▸ EXERCISE:
Print the lines that run from the line with "fx_px: 1635" to the line with "f_number: 8", keeping both end lines, exactly as they appear in the entries below, and nothing else.

▸ SUPPLIED RECORDS:
══════════════════════════════

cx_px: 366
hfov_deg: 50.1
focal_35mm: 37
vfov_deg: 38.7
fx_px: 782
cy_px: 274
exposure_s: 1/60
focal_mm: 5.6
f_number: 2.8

══════════════════════════════

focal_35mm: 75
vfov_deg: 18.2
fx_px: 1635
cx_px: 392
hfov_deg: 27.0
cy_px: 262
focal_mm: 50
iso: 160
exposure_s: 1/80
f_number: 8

══════════════════════════════

▸ ANSWER:
fx_px: 1635
cx_px: 392
hfov_deg: 27.0
cy_px: 262
focal_mm: 50
iso: 160
exposure_s: 1/80
f_number: 8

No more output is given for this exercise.